If anyone should be on the Middle East peace negotiations next year it oughta be Yuval Noah Harari. He's absolutely right, the past is the past and will never change. As humans we all at some time or other blame the past for our present, blame ourselves, blame others. Indeed, we can love two people at the same time. Only, there is a passive love and an active love. Any Stanislavski actor will know that it's impossible to play 'being in love'. Active love requires actions/facts/what is seen to reach goals in a relationship; passive love, sense memory of tenses. No less palpable. Two different things living within side by side that needn't eat each other away.
Art is something to occupy your mind while you put up with reality. Reality goes on, you need to be doing something while reality goes on in its way…just the connection is where the thinking happens…and that movement of connection it’s suddenly exhilerating…you are immortal if you forget time.
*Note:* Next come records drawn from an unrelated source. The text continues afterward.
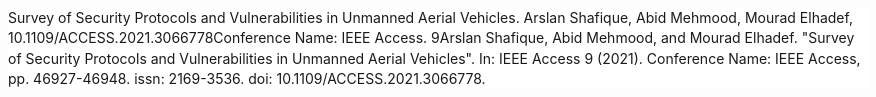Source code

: Survey of Security Protocols and Vulnerabilities in Unmanned Aerial Vehicles. Arslan Shafique, Abid Mehmood, Mourad Elhadef, 10.1109/ACCESS.2021.3066778Conference Name: IEEE Access. 9Arslan Shafique, Abid Mehmood, and Mourad Elhadef. "Survey of Security Protocols and Vulnerabilities in Unmanned Aerial Vehicles". In: IEEE Access 9 (2021). Conference Name: IEEE Access, pp. 46927-46948. issn: 2169-3536. doi: 10.1109/ACCESS.2021.3066778.

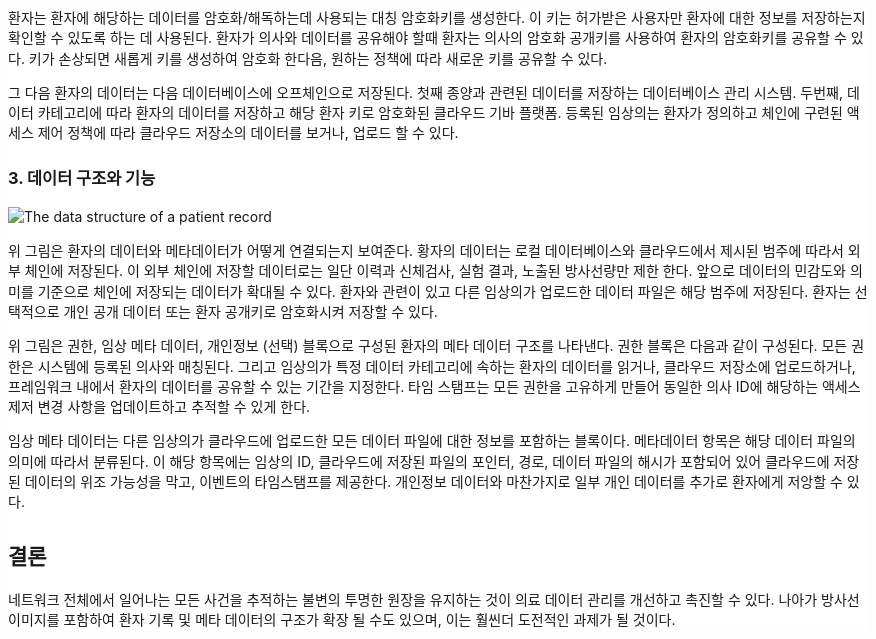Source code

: 환자는 환자에 해당하는 데이터를 암호화/해독하는데 사용되는 대칭 암호화키를 생성한다. 이 키는 허가받은 사용자만 환자에 대한 정보를 저장하는지 확인할 수 있도록 하는 데 사용된다. 환자가 의사와 데이터를 공유해야 할때 환자는 의사의 암호화 공개키를 사용하여 환자의 암호화키를 공유할 수 있다.  키가 손상되면 새롭게 키를 생성하여 암호화 한다음, 원하는 정책에 따라 새로운 키를 공유할 수 있다.

그 다음 환자의 데이터는 다음 데이터베이스에 오프체인으로 저장된다. 첫째 종양과 관련된 데이터를 저장하는 데이터베이스 관리 시스템. 두번째, 데이터 카테고리에 따라 환자의 데이터를 저장하고 해당 환자 키로 암호화된 클라우드 기바 플랫폼. 등록된 임상의는 환자가 정의하고 체인에 구련된 액세스 제어 정책에 따라 클라우드 저장소의 데이터를 보거나, 업로드 할 수 있다.

### 3. 데이터 구조와 기능

![The data structure of a patient record](https://www.ncbi.nlm.nih.gov/pmc/articles/PMC5977675/bin/2730257f3.jpg)

위 그림은 환자의 데이터와 메타데이터가 어떻게 연결되는지 보여준다. 황자의 데이터는 로컬 데이터베이스와 클라우드에서 제시된 범주에 따라서 외부 체인에 저장된다. 이 외부 체인에 저장할 데이터로는 일단 이력과 신체검사, 실험 결과, 노출된 방사선량만 제한 한다. 앞으로 데이터의 민감도와 의미를 기준으로 체인에 저장되는 데이터가 확대될 수 있다. 환자와 관련이 있고 다른 임상의가 업로드한 데이터 파일은 해당 범주에 저장된다. 환자는 선택적으로 개인 공개 데이터 또는 환자 공개키로 암호화시켜 저장할 수 있다.

위 그림은 권한, 임상 메타 데이터, 개인정보 (선택) 블록으로 구성된 환자의 메타 데이터 구조를 나타낸다. 권한 블록은 다음과 같이 구성된다. 모든 권한은 시스템에 등록된 의사와 매칭된다. 그리고 임상의가 특정 데이터 카테고리에 속하는 환자의 데이터를 읽거나, 클라우드 저장소에 업로드하거나, 프레임워크 내에서 환자의 데이터를 공유할 수 있는 기간을 지정한다. 타임 스탬프는 모든 권한을 고유하게 만들어 동일한 의사 ID에 해당하는 액세스 제저 변경 사항을 업데이트하고 추적할 수 있게 한다.

임상 메타 데이터는 다른 임상의가 클라우드에 업로드한 모든 데이터 파일에 대한 정보를 포함하는 블록이다. 메타데이터 항목은 해당 데이터 파일의 의미에 따라서 분류된다. 이 해당 항목에는 임상의 ID, 클라우드에 저장된 파일의 포인터, 경로, 데이터 파일의 해시가 포함되어 있어 클라우드에 저장된 데이터의 위조 가능성을 막고, 이벤트의 타임스탬프를 제공한다. 개인정보 데이터와 마찬가지로 일부 개인 데이터를 추가로 환자에게 저앙할 수 있다.

## 결론

네트워크 전체에서 일어나는 모든 사건을 추적하는 불변의 투명한 원장을 유지하는 것이 의료 데이터 관리를 개선하고 촉진할 수 있다. 나아가 방사선 이미지를 포함하여 환자 기록 및 메타 데이터의 구조가 확장 될 수도 있으며, 이는 훨씬더 도전적인 과제가 될 것이다.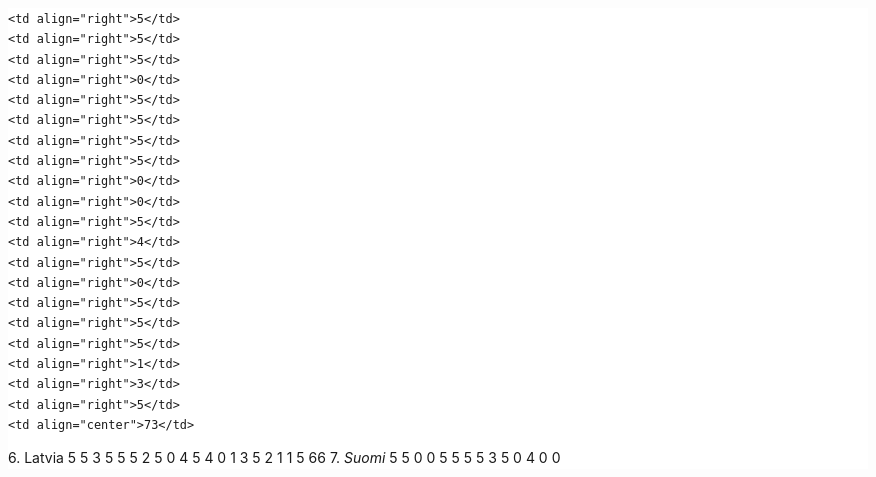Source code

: 	<td align="right">5</td>
	<td align="right">5</td>
	<td align="right">5</td>
	<td align="right">0</td>
	<td align="right">5</td>
	<td align="right">5</td>
	<td align="right">5</td>
	<td align="right">5</td>
	<td align="right">0</td>
	<td align="right">0</td>
	<td align="right">5</td>
	<td align="right">4</td>
	<td align="right">5</td>
	<td align="right">0</td>
	<td align="right">5</td>
	<td align="right">5</td>
	<td align="right">5</td>
	<td align="right">1</td>
	<td align="right">3</td>
	<td align="right">5</td>
	<td align="center">73</td>
</tr>
<tr>
	<td>6.</td>
	<td>Latvia</td>
	<td align="right">5</td>
	<td align="right">5</td>
	<td align="right">3</td>
	<td align="right">5</td>
	<td align="right">5</td>
	<td align="right">5</td>
	<td align="right">2</td>
	<td align="right">5</td>
	<td align="right">0</td>
	<td align="right">4</td>
	<td align="right">5</td>
	<td align="right">4</td>
	<td align="right">0</td>
	<td align="right">1</td>
	<td align="right">3</td>
	<td align="right">5</td>
	<td align="right">2</td>
	<td align="right">1</td>
	<td align="right">1</td>
	<td align="right">5</td>
	<td align="center">66</td>
</tr>
<tr>
	<td>7.</td>
	<td><em>Suomi</em></td>
	<td align="right">5</td>
	<td align="right">5</td>
	<td align="right">0</td>
	<td align="right">0</td>
	<td align="right">5</td>
	<td align="right">5</td>
	<td align="right">5</td>
	<td align="right">5</td>
	<td align="right">3</td>
	<td align="right">5</td>
	<td align="right">0</td>
	<td align="right">4</td>
	<td align="right">0</td>
	<td align="right">0</td>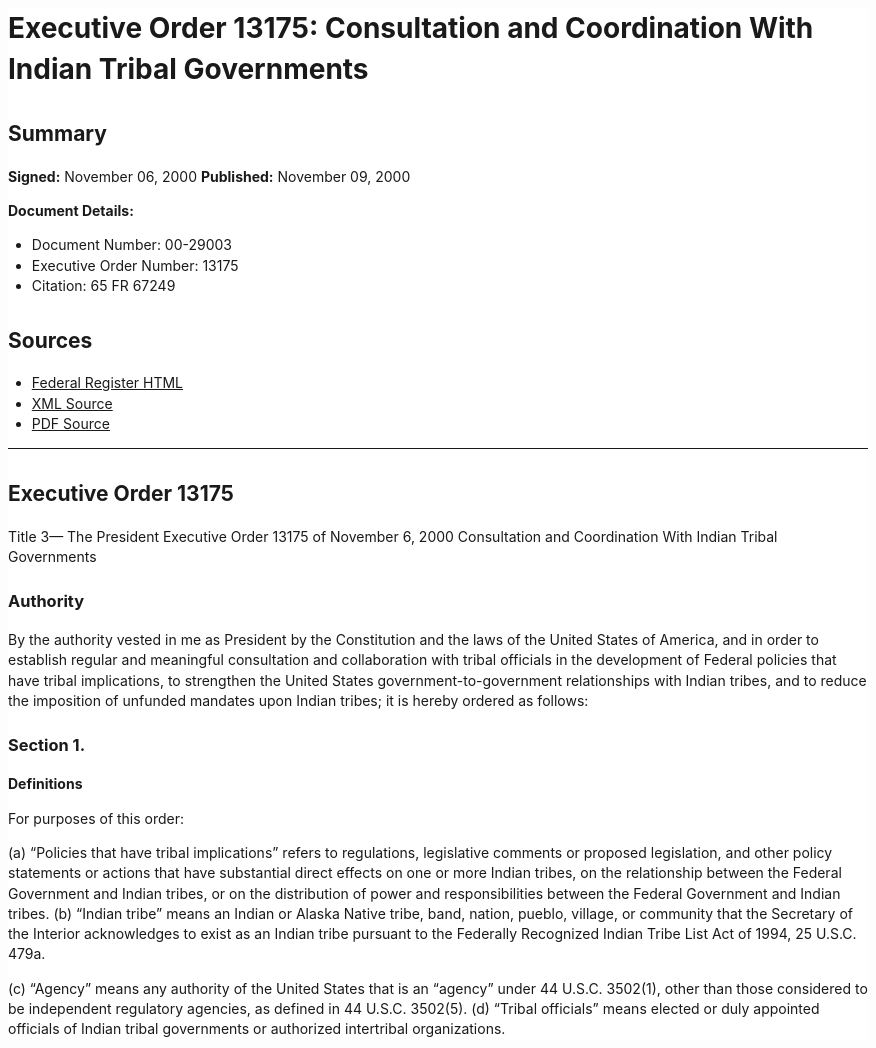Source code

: # Executive Order 13175: Consultation and Coordination With Indian Tribal Governments

## Summary

**Signed:** November 06, 2000
**Published:** November 09, 2000

**Document Details:**
- Document Number: 00-29003
- Executive Order Number: 13175
- Citation: 65 FR 67249

## Sources
- [Federal Register HTML](https://www.federalregister.gov/documents/2000/11/09/00-29003/consultation-and-coordination-with-indian-tribal-governments)
- [XML Source](https://www.federalregister.gov/documents/full_text/xml/2000/11/09/00-29003.xml)
- [PDF Source](https://www.govinfo.gov/content/pkg/FR-2000-11-09/pdf/00-29003.pdf)

---

## Executive Order 13175

Title 3—
The President
Executive Order 13175 of November 6, 2000
Consultation and Coordination With Indian Tribal 
Governments
### Authority

By the authority vested in me as President by the Constitution and the laws of the United States of America, and in order to establish regular and meaningful consultation and collaboration with tribal officials in the development of Federal policies that have tribal implications, to strengthen the United States government-to-government relationships with Indian tribes, and to reduce the imposition of unfunded mandates upon Indian tribes; it is hereby ordered as follows:
### Section 1.

**Definitions**

For purposes of this order:

(a) “Policies that have tribal implications” refers to regulations, legislative comments or proposed legislation, and other policy statements or actions that have substantial direct effects on one or more Indian tribes, on the relationship between the Federal Government and Indian tribes, or on the distribution of power and responsibilities between the Federal Government and Indian tribes.
(b) “Indian tribe” means an Indian or Alaska Native tribe, band, nation, pueblo, village, or community that the Secretary of the Interior acknowledges to exist as an Indian tribe pursuant to the Federally Recognized Indian Tribe List Act of 1994, 25 U.S.C. 479a.

(c) “Agency” means any authority of the United States that is an “agency” under 44 U.S.C. 3502(1), other than those considered to be independent regulatory agencies, as defined in 44 U.S.C. 3502(5).
(d) “Tribal officials” means elected or duly appointed officials of Indian tribal governments or authorized intertribal organizations.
Language can do that for us.- Anne Carson
Scroll to the bottom and there’s KITTY’s plangent song of a Ukraine ‘Jellicle Ball’…кіт….way when….
KITTY’s Saturday Night Documentary
Alma Deutscher [19 y/old]. Wow! She doesn’t just conduct, rather dances with an orchestra.
Speaking of occupying the mind, putting up with reality on and on and on and on and on...Joyce DiDonato Master Class fresh on YouTube [Carnegie Hall, October 10, 2024]. Who could ask for anything more…;)
Dagli questa orchidea.
Digli che trovo la sua purezza
Acconcia; e che i suoi petali contengono
Il piacere della donna e il dolore della donna,
E tutta la vergogna di Lucrezia.
Dagli questa orchidea
E digli che è stata inviata da una sgualdrina romana.
E digli di venire qui immediatamente da lei.
Digli di venire a casa.
Vai! Vai! No!
Aspetta, di' al messaggero di prendere il mio amore.
Sì, dai il mio amore al messaggero,
Dai il mio amore allo scudiero,
Dai il mio amore anche al cocchiere.
E presto, presto, perché tutti gli uomini amano
la casta Lucrezia.-The Rape of Lucretia, Op.37 [Benjamin Britten]
A respected veteran actress once mused to me: you say the lines over and over ‘till the tears stop. Then you are ready for an audience, for it’s they who must cry. Very Greek advice in its way. And very Brechtian. Opera seems so much easier but in reality so so much harder. All that technique allowing the emotions to flow. Rather, the emotions become the technique. Frisson between the composer’s notes and markings and reality of performance. Every note and phrase embodiments of a soul water and fire.
And far away our faces met
As on the verge of the vast spheres;
And in the night our cheeks were wet,
I could not say with dew or tears.- George William Russell
I have a question for Joyce DiDonato: is there a song or aria that you find almost impossible to sing, that utterly wells that emotional core to the point where…?
Music in Spring, Flowers for a King, All these I bring to you.
So wanted to work with Robert Altman and after a cough and spit in Dancer in the Dark thought maybe. Just maybe: Gosford Park. Here’s where one ought to trust not despise casting directors. And in opera! They know what they are doing. They are our cheerleaders, oft agin all odds! More chutzpah on my part? Maybe, maybe not. Worked for Streisand and, and , and..and Must the winter come so soon [Samuel Barber’s Vanessa] now a staple of C20 opera repetoire. Rosalind Elias, the chutzpah even to suggest she needed an aria. And history was made.